### Request:
List the lines of text, starting at the line containing "Visual BIOS" and ending at the line containing "Discover UCC", as a numbered list with blank lines and pictures left out.

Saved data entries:
·····

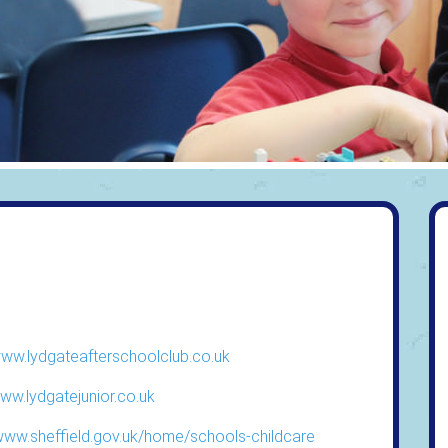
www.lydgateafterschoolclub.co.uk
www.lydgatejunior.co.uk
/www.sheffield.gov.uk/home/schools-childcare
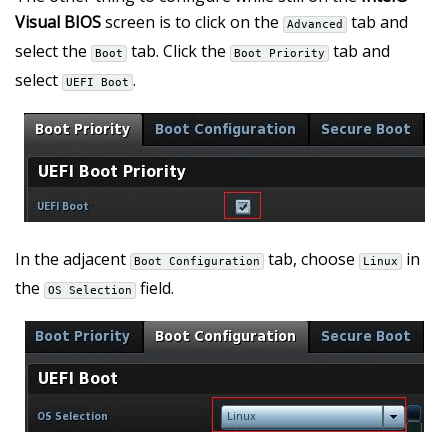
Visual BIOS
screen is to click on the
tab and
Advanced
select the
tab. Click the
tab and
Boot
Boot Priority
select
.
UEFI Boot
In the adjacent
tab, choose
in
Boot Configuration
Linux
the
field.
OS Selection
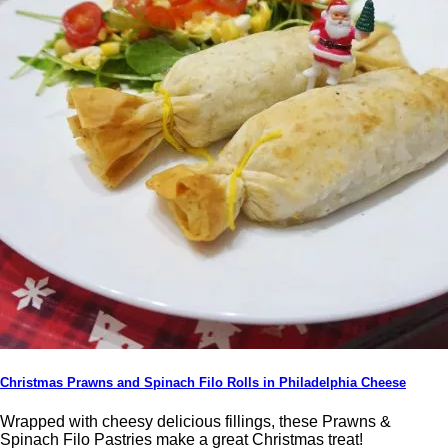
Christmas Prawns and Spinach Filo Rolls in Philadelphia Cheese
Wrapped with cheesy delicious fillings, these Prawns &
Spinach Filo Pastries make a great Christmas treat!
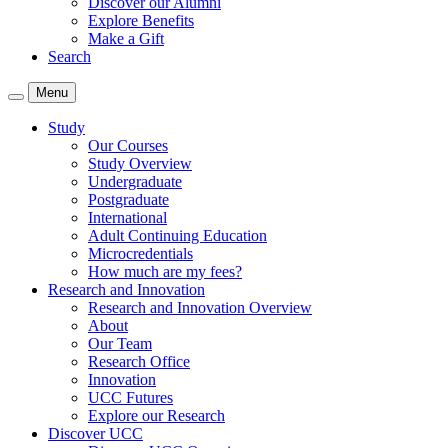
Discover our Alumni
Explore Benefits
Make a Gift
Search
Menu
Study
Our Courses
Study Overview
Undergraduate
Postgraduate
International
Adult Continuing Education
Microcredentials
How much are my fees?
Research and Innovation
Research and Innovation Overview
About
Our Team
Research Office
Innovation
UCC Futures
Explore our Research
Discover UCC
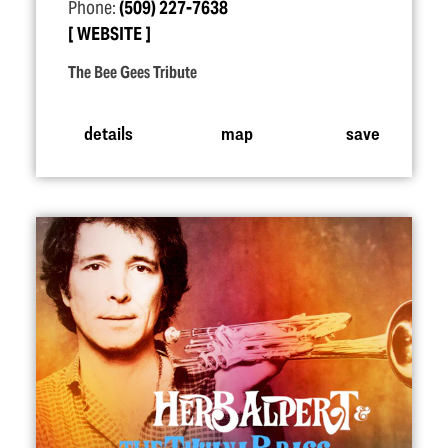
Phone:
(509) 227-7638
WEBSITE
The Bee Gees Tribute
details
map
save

·····

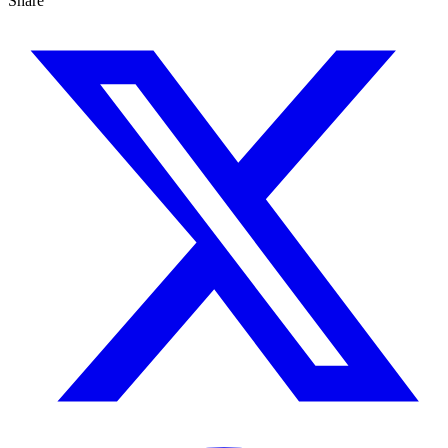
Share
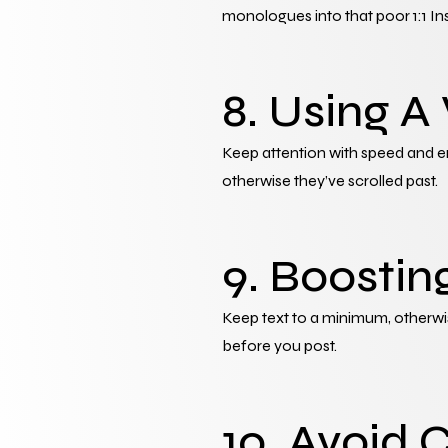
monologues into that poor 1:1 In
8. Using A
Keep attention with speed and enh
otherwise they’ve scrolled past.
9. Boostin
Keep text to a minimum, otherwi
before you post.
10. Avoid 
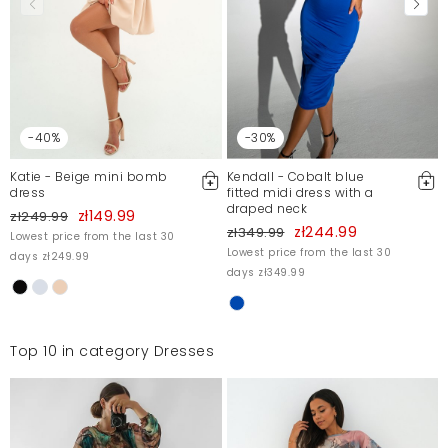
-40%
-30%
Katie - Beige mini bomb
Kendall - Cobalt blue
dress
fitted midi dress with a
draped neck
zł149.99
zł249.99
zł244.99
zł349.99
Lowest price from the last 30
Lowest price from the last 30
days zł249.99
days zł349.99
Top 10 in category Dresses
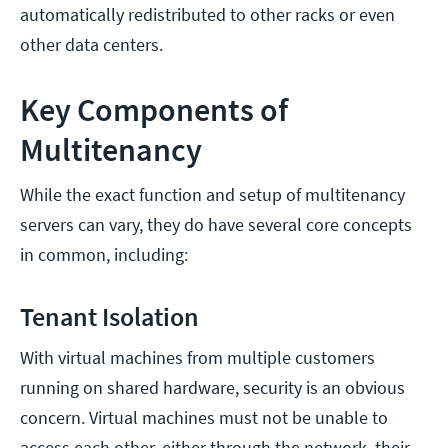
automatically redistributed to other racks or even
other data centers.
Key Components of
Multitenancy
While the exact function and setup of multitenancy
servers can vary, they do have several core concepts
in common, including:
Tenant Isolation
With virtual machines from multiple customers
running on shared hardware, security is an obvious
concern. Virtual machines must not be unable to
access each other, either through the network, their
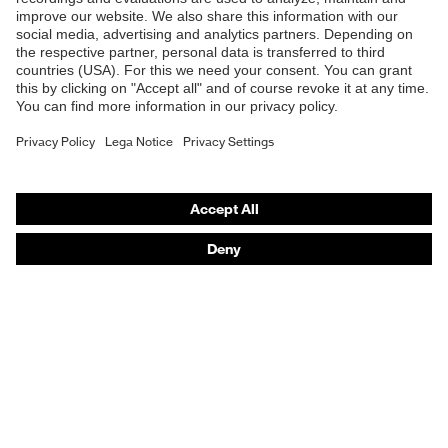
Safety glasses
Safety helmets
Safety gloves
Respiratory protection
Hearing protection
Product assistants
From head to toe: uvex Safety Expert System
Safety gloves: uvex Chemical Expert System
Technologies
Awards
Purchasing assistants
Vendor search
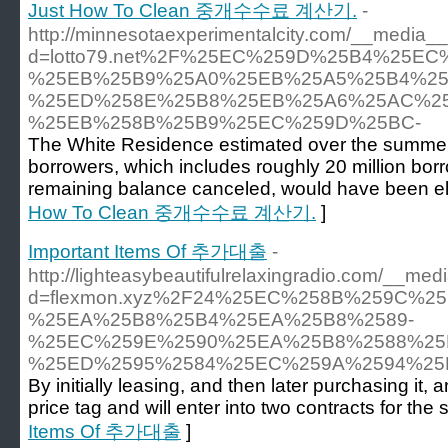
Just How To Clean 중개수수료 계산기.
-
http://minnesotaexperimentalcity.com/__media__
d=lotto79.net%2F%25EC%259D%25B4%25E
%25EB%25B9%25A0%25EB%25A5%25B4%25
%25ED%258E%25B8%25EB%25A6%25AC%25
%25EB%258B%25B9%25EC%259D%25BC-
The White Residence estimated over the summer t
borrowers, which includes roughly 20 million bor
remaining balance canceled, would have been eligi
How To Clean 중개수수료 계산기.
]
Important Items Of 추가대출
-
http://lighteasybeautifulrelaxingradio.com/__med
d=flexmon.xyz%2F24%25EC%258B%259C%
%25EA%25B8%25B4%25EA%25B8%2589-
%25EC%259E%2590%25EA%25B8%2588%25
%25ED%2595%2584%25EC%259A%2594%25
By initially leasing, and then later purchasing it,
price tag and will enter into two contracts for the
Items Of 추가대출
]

·····

### Solution:
1. Visual BIOS
2. screen is to click on the
3. tab and
4. Advanced
5. select the
6. tab. Click the
7. tab and
8. Boot
9. Boot Priority
10. select
11. .
12. UEFI Boot
13. In the adjacent
14. tab, choose
15. in
16. Boot Configuration
17. Linux
18. the
19. field.
20. OS Selection
21. Christmas Prawns and Spinach Filo Rolls in Philadelphia Cheese
22. Wrapped with cheesy delicious fillings, these Prawns &
23. Spinach Filo Pastries make a great Christmas treat!
24. Discover our Alumni
25. Explore Benefits
26. Make a Gift
27. Search
28. Menu
29. Study
30. Our Courses
31. Study Overview
32. Undergraduate
33. Postgraduate
34. International
35. Adult Continuing Education
36. Microcredentials
37. How much are my fees?
38. Research and Innovation
39. Research and Innovation Overview
40. About
41. Our Team
42. Research Office
43. Innovation
44. UCC Futures
45. Explore our Research
46. Discover UCC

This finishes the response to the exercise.